Tout d'abord, il y a un effet d'ajustement. Sur les trois dernières années, les évolutions des cours boursiers des acteurs du marché ont peu progressé, à l'exception notable d'Hermès et de LMVH. Beaucoup stagnent ou reculent. Par exemple, le titre PPR n'a pris que 3 %, Bulgari a perdu 24 % et Richemont a baissé de 26 %. Structurellement, jusqu'en 2001 l'objectif des conglomérats avait été de regrouper un large portefeuille de marques. La compétition était acharnée, dans les années 1990, pour acquérir de nouvelles griffes, ce qui a donné lieu à quelques excès. Mais depuis 2001, le secteur s'est recentré sur les marques à fort potentiel. Les acquisitions ont été plus rares et plus ciblées. Dans le même temps, les cessions d'actifs jugés non stratégiques n'ont plus été taboues comme celle de Hackett par Richemont ou celle de Christian Lacroix par LVMH en 2005.

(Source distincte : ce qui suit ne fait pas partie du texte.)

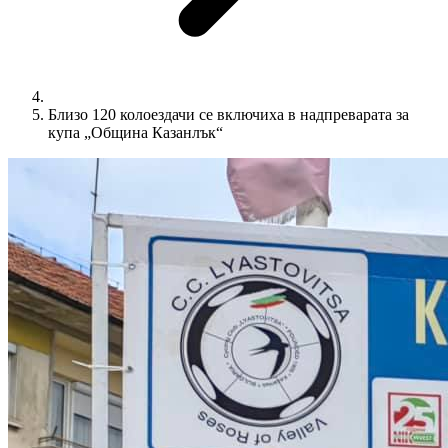
Близо 120 колоездачи се включиха в надпреварата за
купа „Община Казанлък“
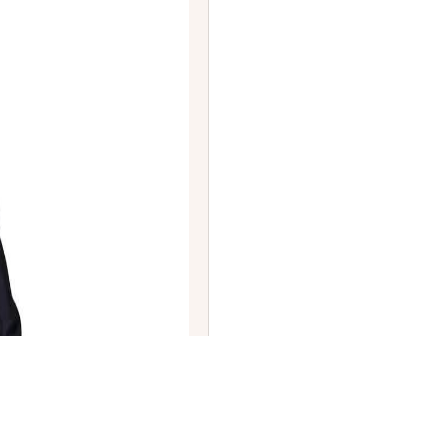
ಆಗಿ ಟೇವೋಲ್ಡ್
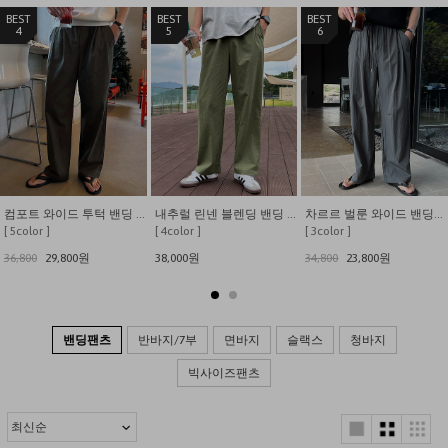
4
5
6
컴포트 와이드 투턱 밴딩 팬츠
내추럴 린넨 블렌딩 밴딩 와이드 팬츠
차르르 벌룬 와이드 밴딩팬츠
[ 5color ]
[ 4color ]
[ 3color ]
36,800
29,800원
38,000원
34,800
23,800원
밴딩팬츠
반바지/7부
면바지
슬랙스
청바지
빅사이즈팬츠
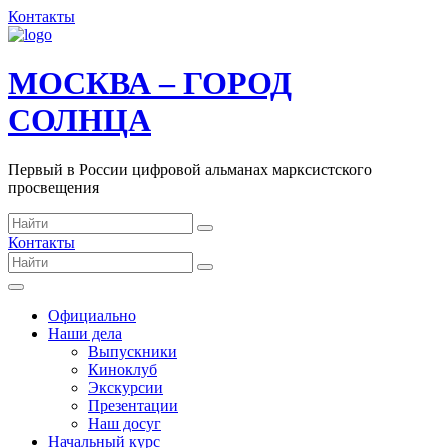
Контакты
МОСКВА – ГОРОД
СОЛНЦА
Первый в России цифровой альманах марксистского
просвещения
Контакты
Официально
Наши дела
Выпускники
Киноклуб
Экскурсии
Презентации
Наш досуг
Начальный курс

Le marché s'est concentré sur quelques marques qui disposent d'une puissance et d'une notoriété immenses : les « hyperbrands ». Disposant de moyens financiers importants, elles ont, globalement, mieux résisté à la crise que les acteurs de taille plus modeste et ont profité de ces temps difficiles pour accroître leur part de marché. Elles se sont renforcées, notamment, en investissant massivement pour développer leur présence dans les pays à croissance forte. Les ouvertures de boutiques, les événements ou les collections spéciales se sont multipliés à un rythme soutenu dans le monde entier et, surtout, en Chine. Avec la reprise actuelle, ces « hyperbrands » disposent d'une avance considérable pour poursuivre leur expansion.

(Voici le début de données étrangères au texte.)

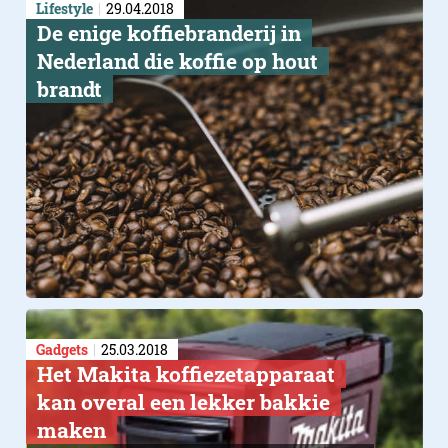
Lifestyle
29.04.2018
De enige koffiebranderij in
Nederland die koffie op hout
brandt
Gadgets
25.03.2018
Het Makita koffiezetapparaat
kan overal een lekker bakkie
maken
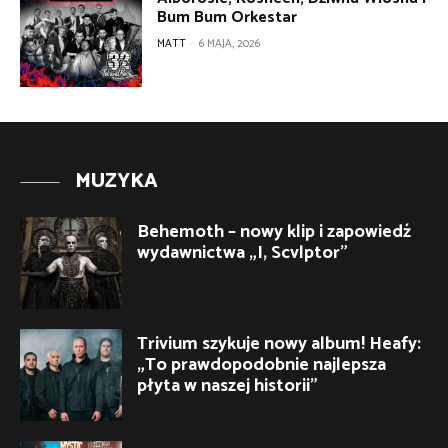
Bum Bum Orkestar
MATT
-
6 MAJA, 2026
MUZYKA
Behemoth – nowy klip i zapowiedź
wydawnictwa „I, Scvlptor”
Trivium szykuje nowy album! Heafy:
„To prawdopodobnie najlepsza
płyta w naszej historii”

Les valeurs du luxe avaient été affectées par la crise financière. À l'automne 2008, au coeur de la crise, de vives critiques se sont élevées pour remettre en cause de façon radicale ce luxe tapageur et superficiel des années 2000. Il se disait que les clientes élégantes de New York avaient honte et cachaient leurs achats dans des sacs anonymes. Les principales marques ont réagi vigoureusement face aux nouvelles attentes des consommateurs. Elles ont dû adapter leur discours et valoriser leur héritage, leur savoir-faire et leur singularité à travers leurs campagnes de communication. Louis Vuitton met en scène ses artisans. Gucci montre des images de ses ateliers toscans. Dior ou Chanel disposent, pour leur part, de la magie de la haute couture pour exalter leur prestige. Le luxe a oeuvré pour retrouver sa légitimité. Aujourd'hui, on invoque plus volontiers un luxe discret, un luxe dit « authentique » basé sur des mots comme savoir-faire ou patrimoine. La particularité d'Hermès est d'avoir fondé son identité sur l'artisanat et ses métiers. Cette constance explique, en grande partie, son attrait dans ce monde en changement.

Les fondamentaux du luxe sont solides pour ces « hyperbrands » qui ont consolidé leurs positions. Il est, par conséquent, excessif de parler de bulle. On peut parler plutôt d'un « flight to quality », un transfert des capitaux vers les meilleurs projets. Néanmoins, la forte croissance du secteur est un défi financier, managérial et identitaire pour les marques. Elles vont devoir entretenir le désir tout en renforçant leurs racines. Le bien-être individuel comprend de nouvelles exigences comme l'intégrité, l'éthique et le respect. Plus que jamais, le luxe doit porter du sens et prendre le chemin de l'excellence pour briller et garder tout son éclat, un éclat fragile et délicat.